### WHAT TO DO
Include in the reply only the lines from the start of the data below through the line containing "index mcp: (176, 177)", reproduced exactly and with no pictures.

### RECORDS FOR THE EXERCISE
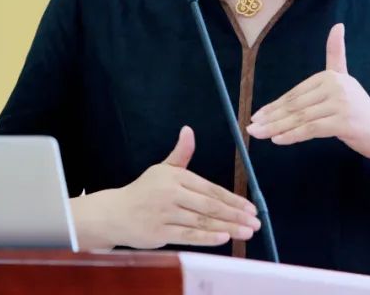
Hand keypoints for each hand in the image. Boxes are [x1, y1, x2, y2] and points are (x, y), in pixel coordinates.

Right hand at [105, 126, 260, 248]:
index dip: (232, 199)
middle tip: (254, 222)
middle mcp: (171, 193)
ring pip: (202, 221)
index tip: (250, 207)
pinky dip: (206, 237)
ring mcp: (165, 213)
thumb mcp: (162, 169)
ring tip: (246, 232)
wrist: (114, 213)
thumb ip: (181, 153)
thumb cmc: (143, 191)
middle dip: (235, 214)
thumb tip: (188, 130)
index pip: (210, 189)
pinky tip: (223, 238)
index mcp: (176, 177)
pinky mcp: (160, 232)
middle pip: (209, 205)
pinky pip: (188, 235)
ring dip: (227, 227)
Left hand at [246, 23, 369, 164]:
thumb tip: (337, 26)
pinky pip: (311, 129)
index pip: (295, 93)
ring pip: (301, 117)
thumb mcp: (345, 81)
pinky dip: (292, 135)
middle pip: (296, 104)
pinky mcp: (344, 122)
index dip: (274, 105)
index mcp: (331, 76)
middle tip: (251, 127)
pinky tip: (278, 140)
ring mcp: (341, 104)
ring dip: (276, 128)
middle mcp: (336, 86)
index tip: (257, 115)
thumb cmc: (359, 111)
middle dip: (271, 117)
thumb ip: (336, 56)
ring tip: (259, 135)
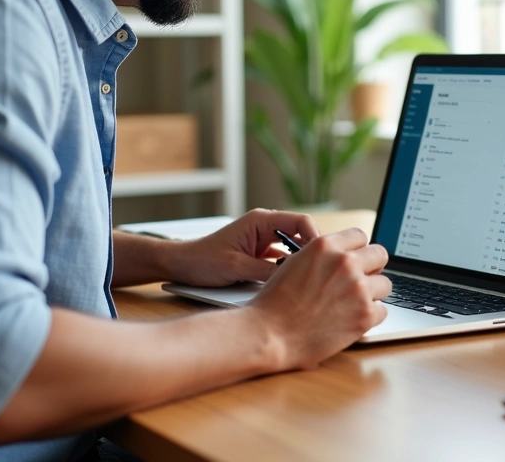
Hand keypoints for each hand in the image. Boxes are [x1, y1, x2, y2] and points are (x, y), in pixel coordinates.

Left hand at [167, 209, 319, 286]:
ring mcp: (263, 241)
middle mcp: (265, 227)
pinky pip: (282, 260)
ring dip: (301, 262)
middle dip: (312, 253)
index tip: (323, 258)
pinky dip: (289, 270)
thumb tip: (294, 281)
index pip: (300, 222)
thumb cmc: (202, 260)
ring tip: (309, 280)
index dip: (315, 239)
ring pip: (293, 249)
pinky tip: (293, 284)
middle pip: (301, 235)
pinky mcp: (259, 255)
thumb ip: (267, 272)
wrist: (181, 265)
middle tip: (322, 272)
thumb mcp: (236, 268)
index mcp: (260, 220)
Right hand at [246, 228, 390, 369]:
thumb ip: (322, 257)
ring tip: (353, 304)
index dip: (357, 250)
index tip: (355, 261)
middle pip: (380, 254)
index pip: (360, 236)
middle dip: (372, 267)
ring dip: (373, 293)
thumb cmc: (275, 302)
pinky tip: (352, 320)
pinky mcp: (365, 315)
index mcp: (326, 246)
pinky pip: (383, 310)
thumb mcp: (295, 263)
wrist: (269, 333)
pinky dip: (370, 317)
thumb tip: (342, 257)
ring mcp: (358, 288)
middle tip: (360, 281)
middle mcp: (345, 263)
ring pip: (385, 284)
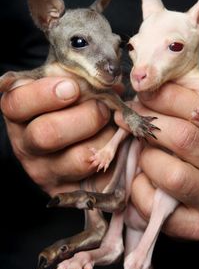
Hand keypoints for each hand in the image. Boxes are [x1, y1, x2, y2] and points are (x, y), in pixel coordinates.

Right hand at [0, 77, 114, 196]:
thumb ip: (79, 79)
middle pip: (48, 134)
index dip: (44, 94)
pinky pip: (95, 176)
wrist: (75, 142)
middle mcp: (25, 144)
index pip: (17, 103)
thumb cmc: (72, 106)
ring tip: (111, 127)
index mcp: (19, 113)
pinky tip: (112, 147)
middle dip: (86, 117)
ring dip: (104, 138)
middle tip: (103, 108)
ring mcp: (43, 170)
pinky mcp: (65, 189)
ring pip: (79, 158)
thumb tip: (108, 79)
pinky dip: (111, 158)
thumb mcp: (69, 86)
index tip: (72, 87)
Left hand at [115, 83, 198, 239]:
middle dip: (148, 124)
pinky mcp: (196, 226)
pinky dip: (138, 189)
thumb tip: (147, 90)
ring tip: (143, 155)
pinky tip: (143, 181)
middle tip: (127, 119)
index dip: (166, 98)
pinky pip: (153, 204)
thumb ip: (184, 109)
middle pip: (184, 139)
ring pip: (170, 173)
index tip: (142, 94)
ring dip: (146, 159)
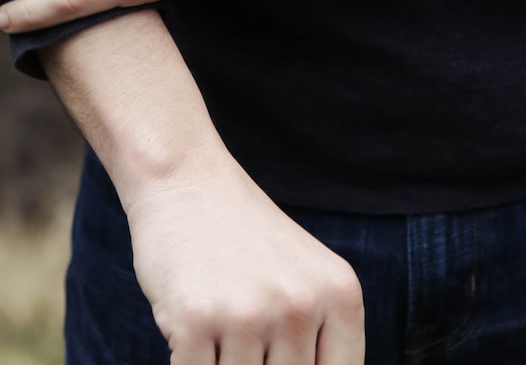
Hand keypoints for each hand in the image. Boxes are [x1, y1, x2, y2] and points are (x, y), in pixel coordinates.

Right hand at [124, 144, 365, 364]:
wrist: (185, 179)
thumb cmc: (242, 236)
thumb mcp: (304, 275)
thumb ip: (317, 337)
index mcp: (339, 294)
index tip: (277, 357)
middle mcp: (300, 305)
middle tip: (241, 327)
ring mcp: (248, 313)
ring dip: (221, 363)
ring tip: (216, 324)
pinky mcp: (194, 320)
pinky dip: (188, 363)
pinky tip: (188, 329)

### SOLUTION TO THE PROBLEM
Hand keypoints for each hand in the image. Boxes are [x1, y1, x2, y2] and points are (x, y), in pixel coordinates.

Right hand at [105, 126, 260, 248]:
index dip: (232, 199)
middle tip: (254, 222)
middle mcp: (171, 193)
ring pip: (202, 221)
index tip: (250, 207)
pinky dip: (206, 237)
ring mcp: (165, 213)
thumb mcp: (162, 169)
ring tip: (246, 232)
wrist: (114, 213)
thumb ip: (181, 153)
thumb cmc: (143, 191)
middle dip: (235, 214)
thumb tip: (188, 130)
index pip: (210, 189)
pinky tip: (223, 238)
index mcp: (176, 177)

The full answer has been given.